▶ **Goal of the exercise**: Retype the part of the Kokkallur text between "Vechilott Thalachillon temple" and "in and around.", inclusive.

▶ **Selected text**:
━━━━━━━━━━━━━━━━━━━━

Kokkallur is a village in Kozhikode district of Kerala, India and located in the outskirts of Balussery town. It is also a ward in Balussery Panchyat. People of this area earns their lives by farming. A higher secondary school, village office, Gramin Bank, and telephone exchange are the main government establishments. When India was under British power, Kachery of British Police was situated near by area. This Kachery was burnt by freedom fighters in freedom struggle movement. This place is now known as Kachery kunnu.

==Art forms==
Theyyam or Thira is main traditional art form. Theyyam is performed in connection with the Festival of Temples.
Vechilott Thalachillon temple is very famous in Thira festival. Every year on Meenam 18,19 the Temple festival is celebrated here. Vechilott is an ancient nair tharavadu. This nair family conducts the celebration with the help of people in and around.

==Balikkala==

Balikkala is a ritualistic art form Kozhikode District, especially in Koyilandy Taluk. So many Balikkala artists had lived in Kokkallur area once. As the name indicates, it is related with fertility, or rather it is a sorcery for protecting pregnancy. It was performed long ago when the people were not much aware of modern medicine. This traditional art form was performed mainly either for caring the pregnancy period or to drive out evil from a possessed girl.

━━━━━━━━━━━━━━━━━━━━

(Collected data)

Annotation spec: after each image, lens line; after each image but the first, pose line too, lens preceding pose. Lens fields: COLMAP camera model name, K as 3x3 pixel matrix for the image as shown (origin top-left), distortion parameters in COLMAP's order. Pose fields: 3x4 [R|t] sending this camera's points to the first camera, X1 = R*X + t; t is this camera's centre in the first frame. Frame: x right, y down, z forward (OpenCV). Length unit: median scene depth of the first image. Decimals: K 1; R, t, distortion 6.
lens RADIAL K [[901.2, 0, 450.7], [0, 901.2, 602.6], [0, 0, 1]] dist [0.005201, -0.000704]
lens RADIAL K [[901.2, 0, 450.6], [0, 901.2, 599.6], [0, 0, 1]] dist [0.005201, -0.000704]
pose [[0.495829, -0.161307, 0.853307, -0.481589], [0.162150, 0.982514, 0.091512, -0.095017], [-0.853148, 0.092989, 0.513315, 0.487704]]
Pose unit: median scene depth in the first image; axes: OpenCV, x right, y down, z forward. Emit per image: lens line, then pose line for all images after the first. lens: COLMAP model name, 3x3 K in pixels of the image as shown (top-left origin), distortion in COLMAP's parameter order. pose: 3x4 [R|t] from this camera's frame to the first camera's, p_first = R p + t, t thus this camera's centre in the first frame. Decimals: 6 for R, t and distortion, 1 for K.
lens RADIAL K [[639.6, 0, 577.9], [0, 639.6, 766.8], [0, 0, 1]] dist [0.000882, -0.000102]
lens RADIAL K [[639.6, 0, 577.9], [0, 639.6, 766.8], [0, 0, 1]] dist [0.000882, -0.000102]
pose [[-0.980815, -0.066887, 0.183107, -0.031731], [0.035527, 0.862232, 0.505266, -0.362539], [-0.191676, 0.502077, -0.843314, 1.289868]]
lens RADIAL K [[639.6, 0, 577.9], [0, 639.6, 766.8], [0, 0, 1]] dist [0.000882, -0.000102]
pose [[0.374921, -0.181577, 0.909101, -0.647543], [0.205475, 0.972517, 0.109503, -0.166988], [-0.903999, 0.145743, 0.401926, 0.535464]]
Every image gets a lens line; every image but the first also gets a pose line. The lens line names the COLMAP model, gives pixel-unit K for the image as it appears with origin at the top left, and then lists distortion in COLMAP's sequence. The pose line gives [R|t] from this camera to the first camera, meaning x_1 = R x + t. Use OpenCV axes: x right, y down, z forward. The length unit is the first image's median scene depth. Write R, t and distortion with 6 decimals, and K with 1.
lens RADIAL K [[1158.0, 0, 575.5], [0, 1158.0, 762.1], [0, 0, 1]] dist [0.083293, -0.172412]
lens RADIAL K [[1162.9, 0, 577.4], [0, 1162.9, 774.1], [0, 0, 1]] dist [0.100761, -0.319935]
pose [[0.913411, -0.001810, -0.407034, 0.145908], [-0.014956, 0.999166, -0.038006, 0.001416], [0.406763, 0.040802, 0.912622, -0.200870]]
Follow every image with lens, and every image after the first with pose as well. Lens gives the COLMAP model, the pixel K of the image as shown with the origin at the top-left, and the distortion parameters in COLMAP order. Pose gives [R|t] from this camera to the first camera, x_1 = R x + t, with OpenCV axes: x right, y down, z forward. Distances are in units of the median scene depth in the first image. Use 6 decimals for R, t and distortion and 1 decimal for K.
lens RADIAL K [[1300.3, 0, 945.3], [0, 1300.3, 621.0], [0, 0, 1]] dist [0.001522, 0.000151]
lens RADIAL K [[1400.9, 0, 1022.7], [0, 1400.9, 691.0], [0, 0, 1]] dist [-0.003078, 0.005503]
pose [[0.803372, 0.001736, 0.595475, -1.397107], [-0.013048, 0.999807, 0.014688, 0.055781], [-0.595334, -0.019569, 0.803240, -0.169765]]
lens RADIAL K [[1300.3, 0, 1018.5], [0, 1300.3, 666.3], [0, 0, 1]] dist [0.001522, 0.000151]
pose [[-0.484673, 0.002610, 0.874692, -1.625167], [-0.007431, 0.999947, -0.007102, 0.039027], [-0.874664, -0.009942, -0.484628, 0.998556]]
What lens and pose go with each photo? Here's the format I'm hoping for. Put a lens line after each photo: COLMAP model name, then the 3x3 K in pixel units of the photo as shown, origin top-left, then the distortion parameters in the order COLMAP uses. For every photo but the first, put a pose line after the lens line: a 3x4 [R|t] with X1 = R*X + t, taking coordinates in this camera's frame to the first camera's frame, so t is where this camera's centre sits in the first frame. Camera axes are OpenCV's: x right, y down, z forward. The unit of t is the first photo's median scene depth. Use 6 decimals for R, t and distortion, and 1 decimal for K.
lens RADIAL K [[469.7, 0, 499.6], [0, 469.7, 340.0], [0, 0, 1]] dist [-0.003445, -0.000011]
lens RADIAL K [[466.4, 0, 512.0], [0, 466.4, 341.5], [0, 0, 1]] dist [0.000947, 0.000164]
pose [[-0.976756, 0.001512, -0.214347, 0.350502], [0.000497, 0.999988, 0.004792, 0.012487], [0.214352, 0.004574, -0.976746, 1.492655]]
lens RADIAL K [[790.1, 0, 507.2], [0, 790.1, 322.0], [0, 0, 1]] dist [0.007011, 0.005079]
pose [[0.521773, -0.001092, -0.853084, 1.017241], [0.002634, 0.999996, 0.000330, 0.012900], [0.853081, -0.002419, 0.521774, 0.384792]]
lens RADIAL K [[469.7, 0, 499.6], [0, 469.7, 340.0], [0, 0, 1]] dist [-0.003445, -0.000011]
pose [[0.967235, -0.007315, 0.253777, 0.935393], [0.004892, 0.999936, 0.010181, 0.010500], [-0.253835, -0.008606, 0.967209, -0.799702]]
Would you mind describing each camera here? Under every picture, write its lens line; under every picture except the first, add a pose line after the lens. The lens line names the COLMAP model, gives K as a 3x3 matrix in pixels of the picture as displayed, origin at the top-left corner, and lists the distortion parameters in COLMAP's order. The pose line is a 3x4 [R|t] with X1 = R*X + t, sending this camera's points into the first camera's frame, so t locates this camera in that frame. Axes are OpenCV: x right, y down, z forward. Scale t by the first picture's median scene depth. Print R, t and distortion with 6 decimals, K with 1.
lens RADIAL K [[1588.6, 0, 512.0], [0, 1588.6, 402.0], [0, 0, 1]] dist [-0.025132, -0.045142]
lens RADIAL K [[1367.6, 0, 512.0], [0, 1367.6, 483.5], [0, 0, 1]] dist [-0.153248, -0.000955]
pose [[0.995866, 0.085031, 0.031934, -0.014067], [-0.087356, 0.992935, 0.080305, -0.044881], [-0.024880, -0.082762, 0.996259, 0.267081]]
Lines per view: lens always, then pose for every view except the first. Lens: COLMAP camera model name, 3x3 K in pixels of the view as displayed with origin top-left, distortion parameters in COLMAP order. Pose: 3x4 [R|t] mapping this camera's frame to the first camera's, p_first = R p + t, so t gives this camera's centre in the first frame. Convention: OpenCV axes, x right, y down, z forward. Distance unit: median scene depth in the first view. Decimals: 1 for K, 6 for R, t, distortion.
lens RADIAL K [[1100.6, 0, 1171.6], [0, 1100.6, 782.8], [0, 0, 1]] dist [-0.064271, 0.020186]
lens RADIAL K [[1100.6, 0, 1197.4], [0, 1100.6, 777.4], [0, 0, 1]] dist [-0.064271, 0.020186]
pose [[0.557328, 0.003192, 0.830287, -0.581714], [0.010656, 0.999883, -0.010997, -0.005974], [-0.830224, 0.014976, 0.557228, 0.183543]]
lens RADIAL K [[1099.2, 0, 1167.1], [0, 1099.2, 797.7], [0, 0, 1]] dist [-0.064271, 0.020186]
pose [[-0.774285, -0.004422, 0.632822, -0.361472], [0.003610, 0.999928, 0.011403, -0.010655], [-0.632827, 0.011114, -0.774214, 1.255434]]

━━━━━━━━━━━━━━━━━━━━

▶ **Task answer**:
Vechilott Thalachillon temple is very famous in Thira festival. Every year on Meenam 18,19 the Temple festival is celebrated here. Vechilott is an ancient nair tharavadu. This nair family conducts the celebration with the help of people in and around.